Reproduce all of the material below word for word, leaving out the pictures.

# # # # #

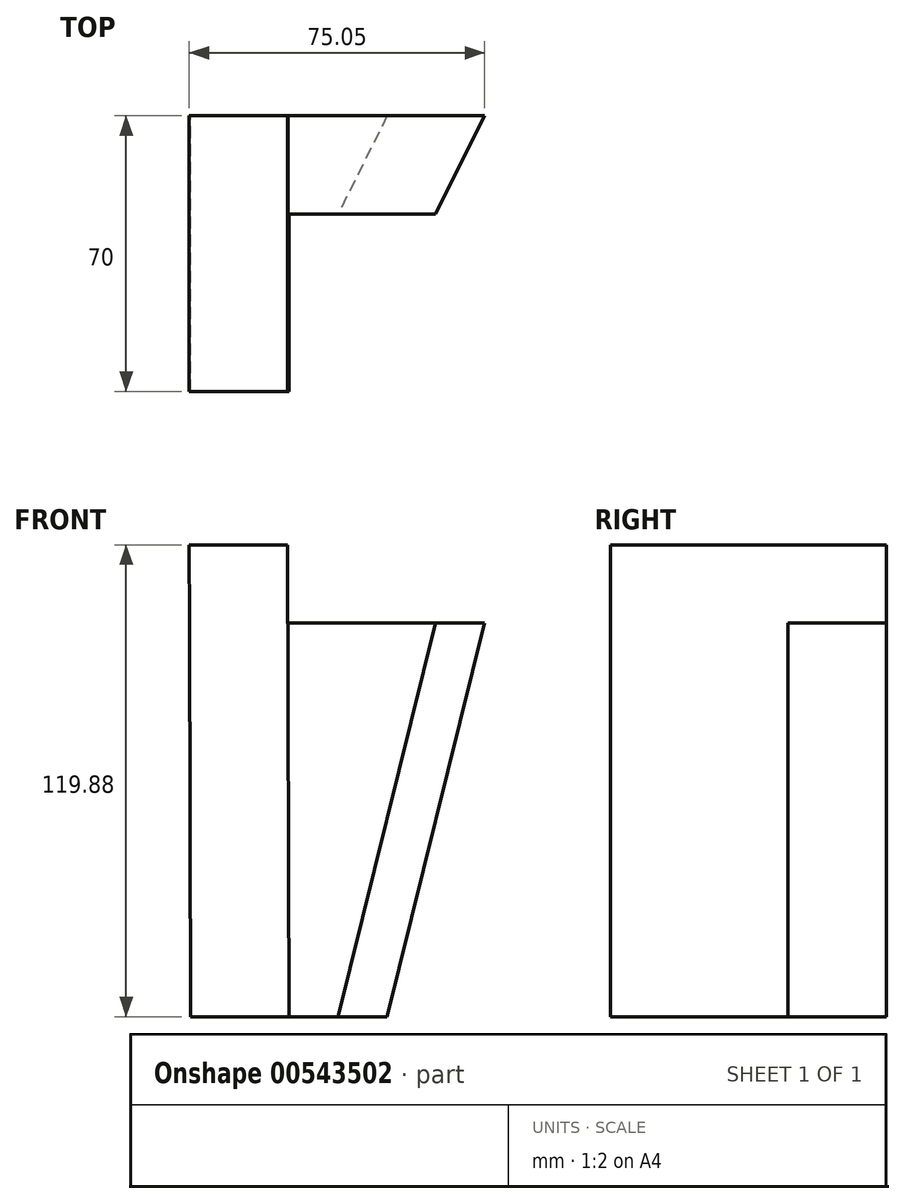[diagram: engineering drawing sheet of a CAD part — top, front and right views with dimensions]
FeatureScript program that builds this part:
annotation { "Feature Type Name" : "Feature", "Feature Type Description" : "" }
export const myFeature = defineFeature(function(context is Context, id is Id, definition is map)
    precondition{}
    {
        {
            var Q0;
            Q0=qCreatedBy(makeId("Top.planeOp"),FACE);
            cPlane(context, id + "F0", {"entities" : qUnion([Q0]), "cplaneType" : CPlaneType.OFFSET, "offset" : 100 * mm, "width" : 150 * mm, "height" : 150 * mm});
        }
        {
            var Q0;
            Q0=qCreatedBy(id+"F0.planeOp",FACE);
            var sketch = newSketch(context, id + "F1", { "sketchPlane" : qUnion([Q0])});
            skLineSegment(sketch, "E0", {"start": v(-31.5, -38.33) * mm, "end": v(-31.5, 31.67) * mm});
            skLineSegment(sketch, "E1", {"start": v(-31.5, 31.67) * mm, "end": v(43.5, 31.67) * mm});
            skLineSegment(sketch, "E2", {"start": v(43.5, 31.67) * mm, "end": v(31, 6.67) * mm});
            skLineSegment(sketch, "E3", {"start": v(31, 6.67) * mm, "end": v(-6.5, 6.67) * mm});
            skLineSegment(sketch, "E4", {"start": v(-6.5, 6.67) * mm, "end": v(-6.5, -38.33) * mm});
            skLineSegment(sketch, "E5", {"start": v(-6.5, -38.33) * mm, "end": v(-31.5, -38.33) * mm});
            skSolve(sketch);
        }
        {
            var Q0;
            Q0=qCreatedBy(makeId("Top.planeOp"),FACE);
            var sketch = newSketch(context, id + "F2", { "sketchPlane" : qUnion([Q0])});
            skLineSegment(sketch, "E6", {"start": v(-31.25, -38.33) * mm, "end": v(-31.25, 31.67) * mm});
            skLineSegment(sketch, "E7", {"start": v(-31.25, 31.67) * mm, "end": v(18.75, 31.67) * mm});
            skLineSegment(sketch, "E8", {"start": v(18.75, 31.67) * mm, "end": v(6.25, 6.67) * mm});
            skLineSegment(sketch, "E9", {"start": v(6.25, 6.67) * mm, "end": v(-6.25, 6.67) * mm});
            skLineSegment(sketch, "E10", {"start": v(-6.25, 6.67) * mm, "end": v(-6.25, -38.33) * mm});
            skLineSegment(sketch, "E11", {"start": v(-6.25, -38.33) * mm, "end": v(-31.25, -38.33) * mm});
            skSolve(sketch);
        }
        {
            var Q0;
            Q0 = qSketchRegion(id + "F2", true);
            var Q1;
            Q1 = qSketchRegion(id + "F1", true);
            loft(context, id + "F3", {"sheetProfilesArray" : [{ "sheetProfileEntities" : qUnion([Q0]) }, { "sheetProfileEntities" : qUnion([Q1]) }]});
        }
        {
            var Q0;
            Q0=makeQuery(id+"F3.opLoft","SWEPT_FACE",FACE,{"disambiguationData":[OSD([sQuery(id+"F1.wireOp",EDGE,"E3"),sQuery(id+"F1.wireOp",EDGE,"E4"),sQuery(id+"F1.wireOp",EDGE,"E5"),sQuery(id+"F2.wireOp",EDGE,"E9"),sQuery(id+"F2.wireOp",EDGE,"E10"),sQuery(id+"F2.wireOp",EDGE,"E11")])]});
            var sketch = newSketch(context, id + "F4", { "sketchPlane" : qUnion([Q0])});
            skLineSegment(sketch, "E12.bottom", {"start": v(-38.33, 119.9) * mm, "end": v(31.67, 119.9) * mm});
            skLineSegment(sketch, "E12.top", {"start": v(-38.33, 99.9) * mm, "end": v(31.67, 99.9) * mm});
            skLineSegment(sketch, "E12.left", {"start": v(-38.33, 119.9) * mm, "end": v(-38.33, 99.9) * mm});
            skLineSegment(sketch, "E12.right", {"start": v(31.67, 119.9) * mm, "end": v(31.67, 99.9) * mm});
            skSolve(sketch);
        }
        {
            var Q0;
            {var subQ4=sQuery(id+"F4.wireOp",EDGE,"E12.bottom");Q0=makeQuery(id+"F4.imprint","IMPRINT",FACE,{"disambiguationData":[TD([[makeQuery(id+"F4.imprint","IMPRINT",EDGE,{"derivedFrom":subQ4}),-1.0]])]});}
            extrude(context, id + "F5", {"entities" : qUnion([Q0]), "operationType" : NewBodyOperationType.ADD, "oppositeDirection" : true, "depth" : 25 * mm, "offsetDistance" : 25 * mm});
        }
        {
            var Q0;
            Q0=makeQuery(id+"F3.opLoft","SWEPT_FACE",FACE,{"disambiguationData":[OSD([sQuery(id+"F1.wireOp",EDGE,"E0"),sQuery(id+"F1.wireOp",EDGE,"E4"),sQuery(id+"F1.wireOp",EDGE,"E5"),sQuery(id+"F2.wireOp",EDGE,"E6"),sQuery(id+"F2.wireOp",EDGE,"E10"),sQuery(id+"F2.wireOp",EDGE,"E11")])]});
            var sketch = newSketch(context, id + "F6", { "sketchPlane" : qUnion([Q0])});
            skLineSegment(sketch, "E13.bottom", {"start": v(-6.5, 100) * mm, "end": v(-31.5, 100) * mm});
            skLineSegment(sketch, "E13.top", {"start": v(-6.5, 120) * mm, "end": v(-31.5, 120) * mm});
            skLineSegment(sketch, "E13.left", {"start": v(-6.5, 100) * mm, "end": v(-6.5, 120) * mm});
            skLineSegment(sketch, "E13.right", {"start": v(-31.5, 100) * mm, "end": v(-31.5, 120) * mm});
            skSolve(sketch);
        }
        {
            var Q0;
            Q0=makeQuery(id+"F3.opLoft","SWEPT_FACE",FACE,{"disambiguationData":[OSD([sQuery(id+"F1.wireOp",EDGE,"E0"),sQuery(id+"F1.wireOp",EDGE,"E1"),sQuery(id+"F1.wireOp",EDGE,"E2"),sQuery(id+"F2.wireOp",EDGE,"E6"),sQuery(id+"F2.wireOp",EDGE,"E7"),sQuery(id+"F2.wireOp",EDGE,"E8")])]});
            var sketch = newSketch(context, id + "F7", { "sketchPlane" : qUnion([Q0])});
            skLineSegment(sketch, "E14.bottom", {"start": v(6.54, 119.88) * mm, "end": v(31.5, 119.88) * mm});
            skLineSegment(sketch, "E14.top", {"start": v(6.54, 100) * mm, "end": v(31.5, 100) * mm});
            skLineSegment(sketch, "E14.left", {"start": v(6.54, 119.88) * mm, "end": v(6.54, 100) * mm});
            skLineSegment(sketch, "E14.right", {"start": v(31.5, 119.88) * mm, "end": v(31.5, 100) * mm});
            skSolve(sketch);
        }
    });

# # # # #

EXERCISE OUTPUT:
[diagram: engineering drawing sheet of a CAD part — top, front and right views with dimensions]
FeatureScript program that builds this part:
annotation { "Feature Type Name" : "Feature", "Feature Type Description" : "" }
export const myFeature = defineFeature(function(context is Context, id is Id, definition is map)
    precondition{}
    {
        {
            var Q0;
            Q0=qCreatedBy(makeId("Top.planeOp"),FACE);
            cPlane(context, id + "F0", {"entities" : qUnion([Q0]), "cplaneType" : CPlaneType.OFFSET, "offset" : 100 * mm, "width" : 150 * mm, "height" : 150 * mm});
        }
        {
            var Q0;
            Q0=qCreatedBy(id+"F0.planeOp",FACE);
            var sketch = newSketch(context, id + "F1", { "sketchPlane" : qUnion([Q0])});
            skLineSegment(sketch, "E0", {"start": v(-31.5, -38.33) * mm, "end": v(-31.5, 31.67) * mm});
            skLineSegment(sketch, "E1", {"start": v(-31.5, 31.67) * mm, "end": v(43.5, 31.67) * mm});
            skLineSegment(sketch, "E2", {"start": v(43.5, 31.67) * mm, "end": v(31, 6.67) * mm});
            skLineSegment(sketch, "E3", {"start": v(31, 6.67) * mm, "end": v(-6.5, 6.67) * mm});
            skLineSegment(sketch, "E4", {"start": v(-6.5, 6.67) * mm, "end": v(-6.5, -38.33) * mm});
            skLineSegment(sketch, "E5", {"start": v(-6.5, -38.33) * mm, "end": v(-31.5, -38.33) * mm});
            skSolve(sketch);
        }
        {
            var Q0;
            Q0=qCreatedBy(makeId("Top.planeOp"),FACE);
            var sketch = newSketch(context, id + "F2", { "sketchPlane" : qUnion([Q0])});
            skLineSegment(sketch, "E6", {"start": v(-31.25, -38.33) * mm, "end": v(-31.25, 31.67) * mm});
            skLineSegment(sketch, "E7", {"start": v(-31.25, 31.67) * mm, "end": v(18.75, 31.67) * mm});
            skLineSegment(sketch, "E8", {"start": v(18.75, 31.67) * mm, "end": v(6.25, 6.67) * mm});
            skLineSegment(sketch, "E9", {"start": v(6.25, 6.67) * mm, "end": v(-6.25, 6.67) * mm});
            skLineSegment(sketch, "E10", {"start": v(-6.25, 6.67) * mm, "end": v(-6.25, -38.33) * mm});
            skLineSegment(sketch, "E11", {"start": v(-6.25, -38.33) * mm, "end": v(-31.25, -38.33) * mm});
            skSolve(sketch);
        }
        {
            var Q0;
            Q0 = qSketchRegion(id + "F2", true);
            var Q1;
            Q1 = qSketchRegion(id + "F1", true);
            loft(context, id + "F3", {"sheetProfilesArray" : [{ "sheetProfileEntities" : qUnion([Q0]) }, { "sheetProfileEntities" : qUnion([Q1]) }]});
        }
        {
            var Q0;
            Q0=makeQuery(id+"F3.opLoft","SWEPT_FACE",FACE,{"disambiguationData":[OSD([sQuery(id+"F1.wireOp",EDGE,"E3"),sQuery(id+"F1.wireOp",EDGE,"E4"),sQuery(id+"F1.wireOp",EDGE,"E5"),sQuery(id+"F2.wireOp",EDGE,"E9"),sQuery(id+"F2.wireOp",EDGE,"E10"),sQuery(id+"F2.wireOp",EDGE,"E11")])]});
            var sketch = newSketch(context, id + "F4", { "sketchPlane" : qUnion([Q0])});
            skLineSegment(sketch, "E12.bottom", {"start": v(-38.33, 119.9) * mm, "end": v(31.67, 119.9) * mm});
            skLineSegment(sketch, "E12.top", {"start": v(-38.33, 99.9) * mm, "end": v(31.67, 99.9) * mm});
            skLineSegment(sketch, "E12.left", {"start": v(-38.33, 119.9) * mm, "end": v(-38.33, 99.9) * mm});
            skLineSegment(sketch, "E12.right", {"start": v(31.67, 119.9) * mm, "end": v(31.67, 99.9) * mm});
            skSolve(sketch);
        }
        {
            var Q0;
            {var subQ4=sQuery(id+"F4.wireOp",EDGE,"E12.bottom");Q0=makeQuery(id+"F4.imprint","IMPRINT",FACE,{"disambiguationData":[TD([[makeQuery(id+"F4.imprint","IMPRINT",EDGE,{"derivedFrom":subQ4}),-1.0]])]});}
            extrude(context, id + "F5", {"entities" : qUnion([Q0]), "operationType" : NewBodyOperationType.ADD, "oppositeDirection" : true, "depth" : 25 * mm, "offsetDistance" : 25 * mm});
        }
        {
            var Q0;
            Q0=makeQuery(id+"F3.opLoft","SWEPT_FACE",FACE,{"disambiguationData":[OSD([sQuery(id+"F1.wireOp",EDGE,"E0"),sQuery(id+"F1.wireOp",EDGE,"E4"),sQuery(id+"F1.wireOp",EDGE,"E5"),sQuery(id+"F2.wireOp",EDGE,"E6"),sQuery(id+"F2.wireOp",EDGE,"E10"),sQuery(id+"F2.wireOp",EDGE,"E11")])]});
            var sketch = newSketch(context, id + "F6", { "sketchPlane" : qUnion([Q0])});
            skLineSegment(sketch, "E13.bottom", {"start": v(-6.5, 100) * mm, "end": v(-31.5, 100) * mm});
            skLineSegment(sketch, "E13.top", {"start": v(-6.5, 120) * mm, "end": v(-31.5, 120) * mm});
            skLineSegment(sketch, "E13.left", {"start": v(-6.5, 100) * mm, "end": v(-6.5, 120) * mm});
            skLineSegment(sketch, "E13.right", {"start": v(-31.5, 100) * mm, "end": v(-31.5, 120) * mm});
            skSolve(sketch);
        }
        {
            var Q0;
            Q0=makeQuery(id+"F3.opLoft","SWEPT_FACE",FACE,{"disambiguationData":[OSD([sQuery(id+"F1.wireOp",EDGE,"E0"),sQuery(id+"F1.wireOp",EDGE,"E1"),sQuery(id+"F1.wireOp",EDGE,"E2"),sQuery(id+"F2.wireOp",EDGE,"E6"),sQuery(id+"F2.wireOp",EDGE,"E7"),sQuery(id+"F2.wireOp",EDGE,"E8")])]});
            var sketch = newSketch(context, id + "F7", { "sketchPlane" : qUnion([Q0])});
            skLineSegment(sketch, "E14.bottom", {"start": v(6.54, 119.88) * mm, "end": v(31.5, 119.88) * mm});
            skLineSegment(sketch, "E14.top", {"start": v(6.54, 100) * mm, "end": v(31.5, 100) * mm});
            skLineSegment(sketch, "E14.left", {"start": v(6.54, 119.88) * mm, "end": v(6.54, 100) * mm});
            skLineSegment(sketch, "E14.right", {"start": v(31.5, 119.88) * mm, "end": v(31.5, 100) * mm});
            skSolve(sketch);
        }
    });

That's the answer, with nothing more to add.